アメリカのルビオ国務長官は1日のテレビ番組で、「中国側は我々と会って話したがっている」と主張。ベッセント財務長官らが中国側との対話に向けた調整を進めていて、「協議はすぐに行われる」との見通しを示しました。
一方、中国商務省はきょう、談話を発表し、「アメリカ側が最近、関係ルートを通じて、交渉を求めるメッセージを何度も伝えてきた」としたうえで、「内容を精査している」と明らかにしました。

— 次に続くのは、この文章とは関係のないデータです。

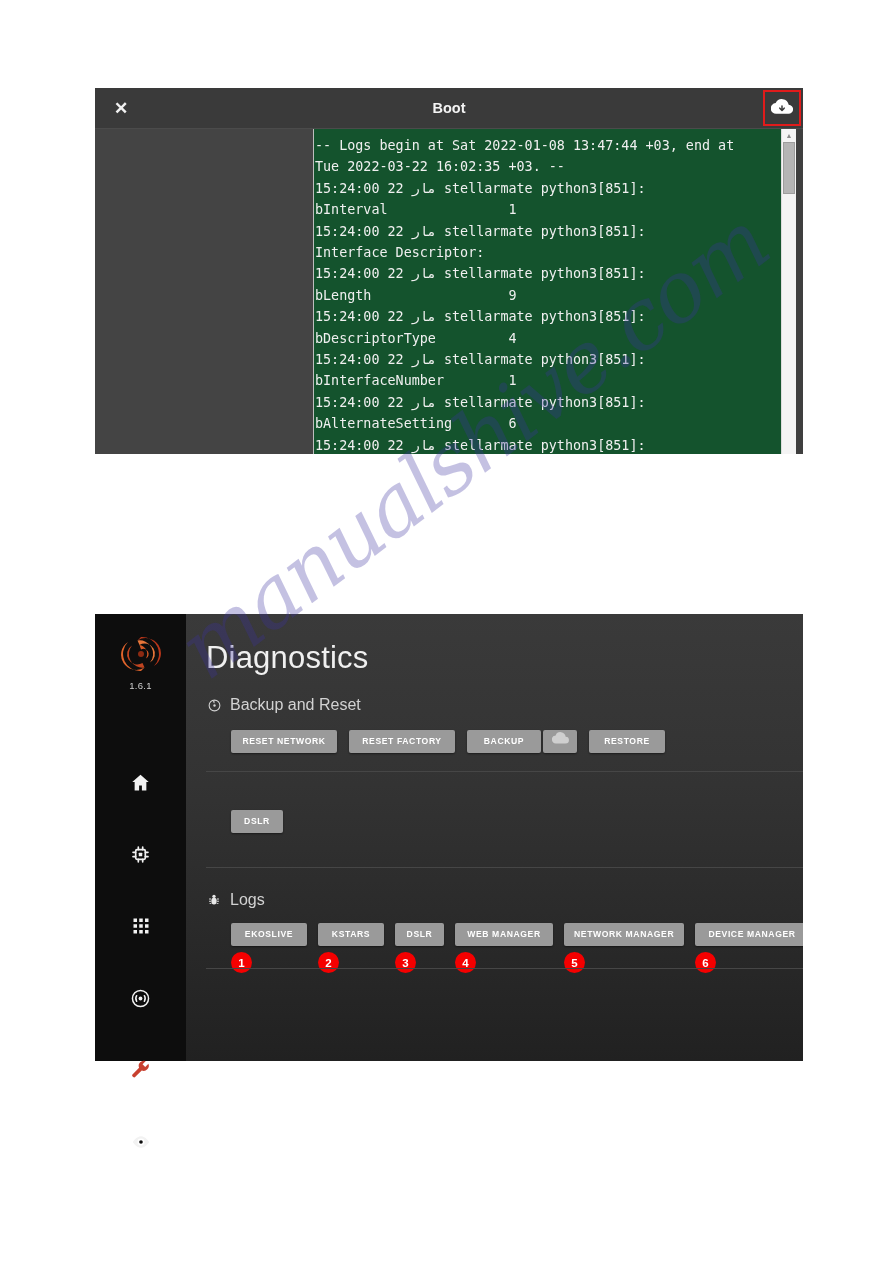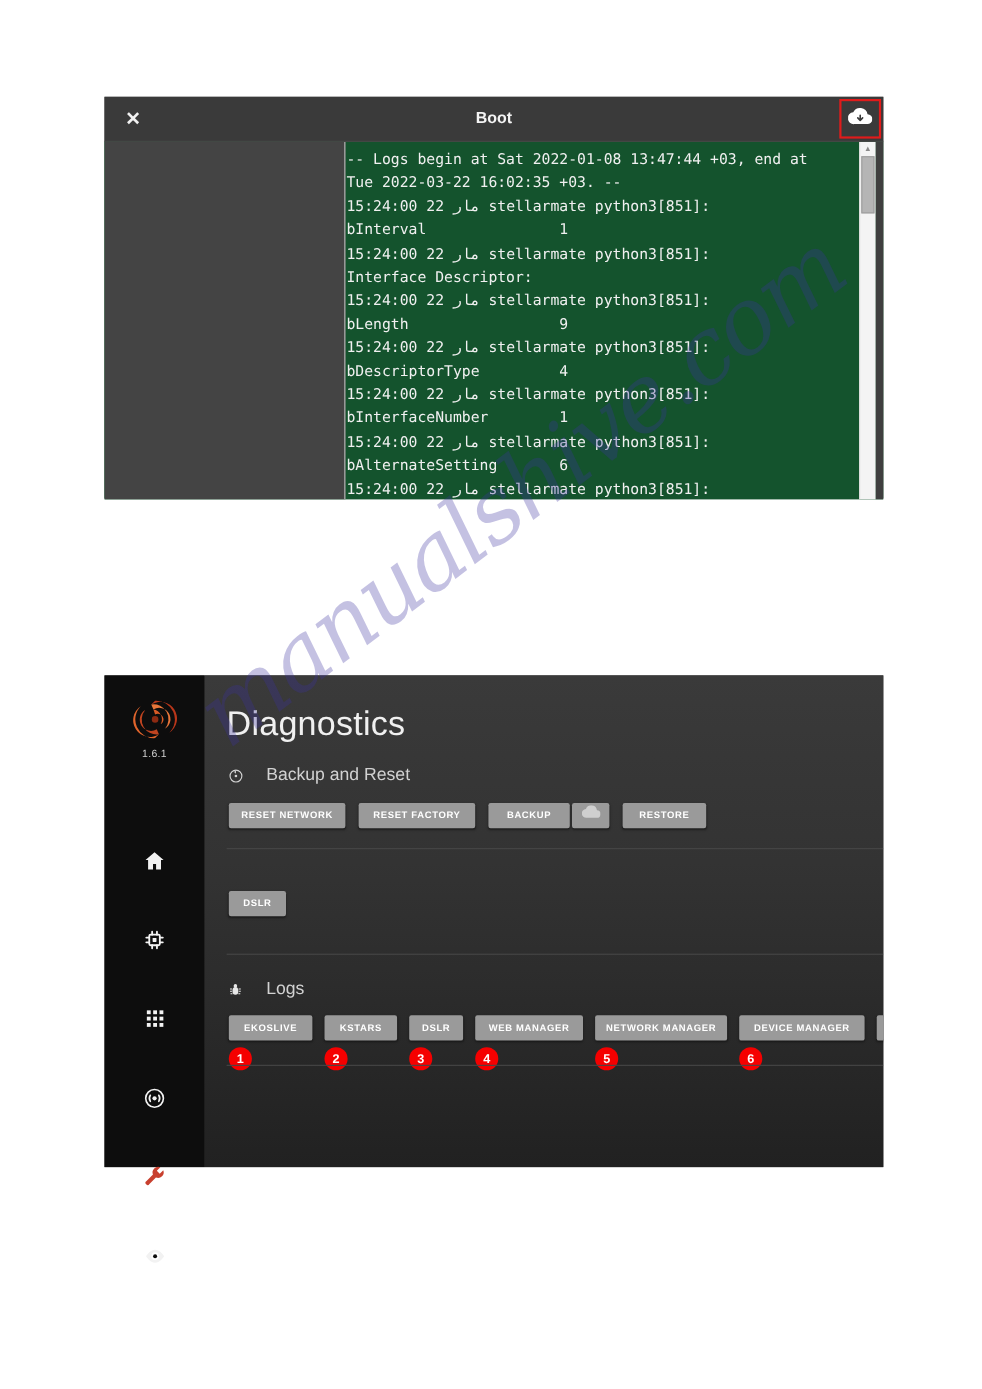--- a/index.html
+++ b/index.html
@@ -233,39 +233,39 @@
     letter-spacing: 0.2px;
   }
   .section {
     position: absolute;
     left: 0;
     width: 100%;
   }
   .section-head {
     display: flex;
     align-items: center;
-    gap: 20px;
+    gap: 8px;
     margin-left: 20px;
     color: #d2d2d2;
     font-size: 16px;
     font-weight: 300;
   }
   .section-head .sec-icon {
     display: inline-flex;
     align-items: center;
     justify-content: center;
     width: 16px;
     height: 16px;
   }
   .btn-row {
     display: flex;
     align-items: center;
-    margin-left: 22px;
     margin-top: 16px;
     gap: 12px;
+    padding-left: 45px;
   }
   .mbtn {
     background: #9a9a9a;
     color: #ffffff;
     font-size: 8.6px;
     font-weight: bold;
     letter-spacing: 0.6px;
     padding: 0 10px;
     height: 23px;
     line-height: 23px;

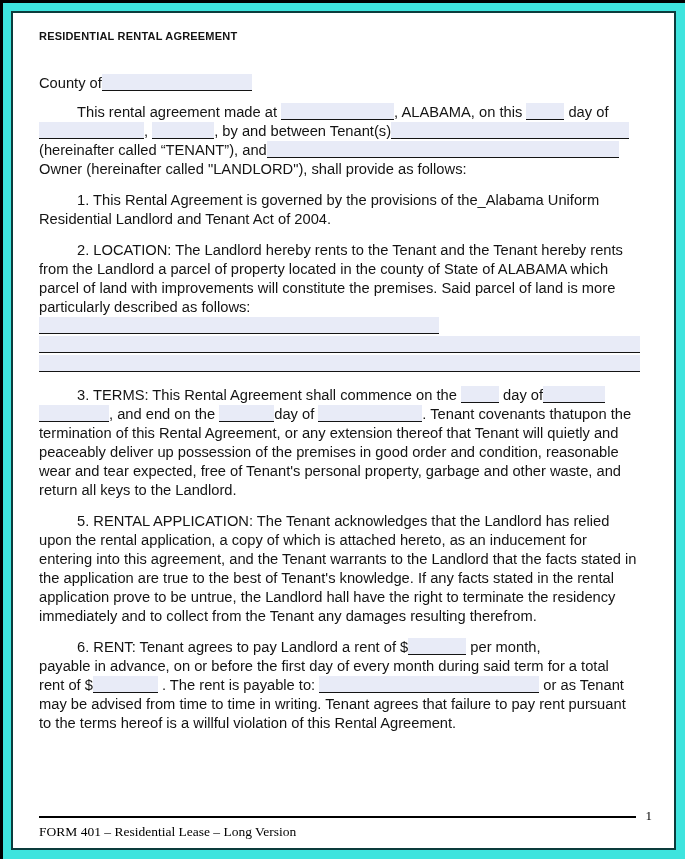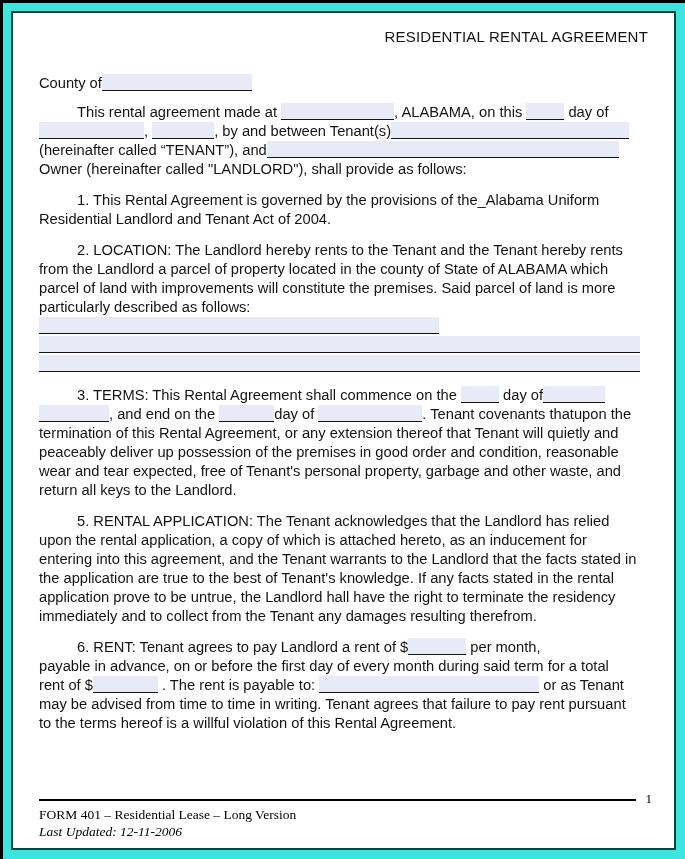--- a/index.html
+++ b/index.html
@@ -9,22 +9,22 @@
     background:#3ee4de;padding:8px 9px 9px 8px;
   }
   .page{
     position:relative;box-sizing:border-box;height:100%;
     background:#fff;border:2px solid #0c3c3c;
     padding:14px 26px 60px 26px;
     font-family:"Liberation Sans",sans-serif;
     font-size:14.7px;line-height:19px;color:#141414;
   }
   .title{
-    margin:0 0 28px 0;text-align:right;
-    font-size:15px;font-weight:normal;letter-spacing:.2px;line-height:19px;
+    margin:0 0 28px 0;text-align:left;
+    font-size:11px;font-weight:bold;letter-spacing:.2px;line-height:19px;
   }
   .hdr p{margin:0;}
   .hdr{margin:0 0 10px 0;}
   p.para{margin:0 8px 12px 0;}
   .indent{text-indent:38px;}
   .bl{
     display:inline-block;background:#e8ebf7;
     border-bottom:1px solid #141414;height:16px;vertical-align:-3px;
   }
   .footer{
@@ -60,17 +60,16 @@
     <p class="para indent"><span>5. RENTAL APPLICATION: The Tenant acknowledges that the Landlord has relied upon the rental application, a copy of which is attached hereto, as an inducement for entering into this agreement, and the Tenant warrants to the Landlord that the facts stated in the application are true to the best of Tenant's knowledge. If any facts stated in the rental application prove to be untrue, the Landlord hall have the right to terminate the residency immediately and to collect from the Tenant any damages resulting therefrom.</span></p>
 
     <p class="para indent"><span>6. RENT: Tenant agrees to pay Landlord a rent of $</span><span class="bl" style="width: 58px;"></span><span> per month,</span><br><span>payable in advance, on or before the first day of every month during said term for a total</span><br><span>rent of $</span><span class="bl" style="width: 65px;"></span><span> . The rent is payable to: </span><span class="bl" style="width: 220px;"></span><span> or as Tenant</span><br><span>may be advised from time to time in writing. Tenant agrees that failure to pay rent pursuant to the terms hereof is a willful violation of this Rental Agreement.</span></p>
 
     <div class="footer">
       <div class="rulerow">
         <div class="rule"></div>
         <span class="pageno">1</span>
       </div>
       <div>FORM 401 – Residential Lease – Long Version</div>
-      <div class="it">Last Updated: 12-11-2006</div>
     </div>
 
   </div>
 </div>
 
 </body></html>

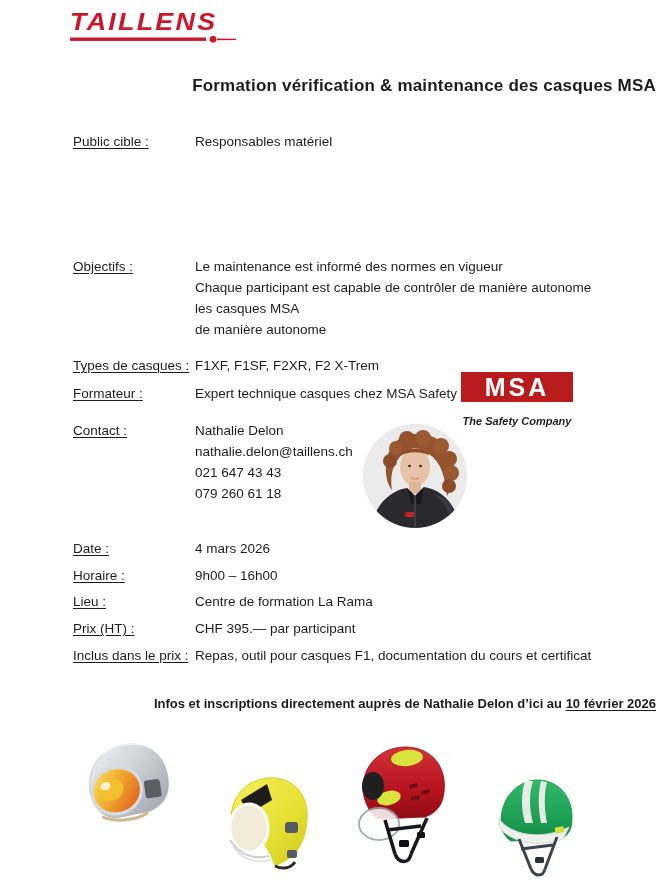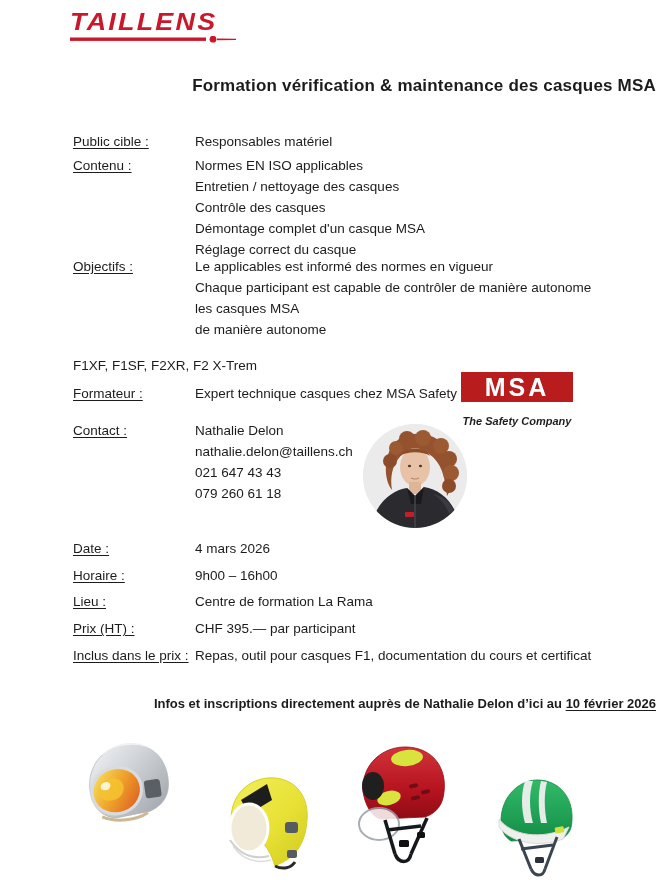--- a/index.html
+++ b/index.html
@@ -70,42 +70,33 @@
 
   <div class="title">Formation vérification &amp; maintenance des casques MSA</div>
 
   <div class="row" style="top:131px">
     <div class="label">Public cible :</div>
     <div class="value">
       <div class="vline">Responsables matériel</div>
     </div>
   </div>
 
-  <div class="row" style="top:155px">
-    <div class="label">Contenu :</div>
-    <div class="value">
-      <div class="vline">Normes EN ISO applicables</div>
-      <div class="vline">Entretien / nettoyage des casques</div>
-      <div class="vline">Contrôle des casques</div>
-      <div class="vline">Démontage complet d'un casque MSA</div>
-      <div class="vline">Réglage correct du casque</div>
-    </div>
-  </div>
 
   <div class="row" style="top:256px">
     <div class="label">Objectifs :</div>
     <div class="value">
-      <div class="vline">Le applicables est informé des normes en vigueur</div>
+      <div class="vline">Le maintenance est informé des normes en vigueur</div>
       <div class="vline">Chaque participant est capable de contrôler de manière autonome</div>
       <div class="vline">les casques MSA</div>
       <div class="vline">de manière autonome</div>
     </div>
   </div>
 
   <div class="row" style="top:355px">
+    <div class="label">Types de casques :</div>
     <div class="value">
       <div class="vline">F1XF, F1SF, F2XR, F2 X-Trem</div>
     </div>
   </div>
 
   <div class="row" style="top:383px">
     <div class="label">Formateur :</div>
     <div class="value">
       <div class="vline">Expert technique casques chez MSA Safety</div>
     </div>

談話では、「中国側の立場は一貫している。戦うならとことん付き合う。交渉するなら扉は開かれている」としていて、対話の窓口は開かれているとの認識を示しています。
一方で、交渉を始める前提として「アメリカ側が追加関税措置を撤廃するなど誤りを正し、誠意を示すべきだ」とも主張しています。
トランプ政権が中国からの輸入品に145%の関税を課したのに対し、中国側も報復として関税を125%に引き上げるなど、米中の貿易摩擦は激化しています。
両国の協議がいつ始まるのかが焦点となっていますが、トランプ大統領がたびたび「中国側と協議を行った」と述べる一方、中国政府は「いかなる協議もしていない」と否定するなど、双方の言い分が食い違う状態が続いていました。
今回の中国側の発信が事態打開につながり、米中の交渉が始まるのか注目されます。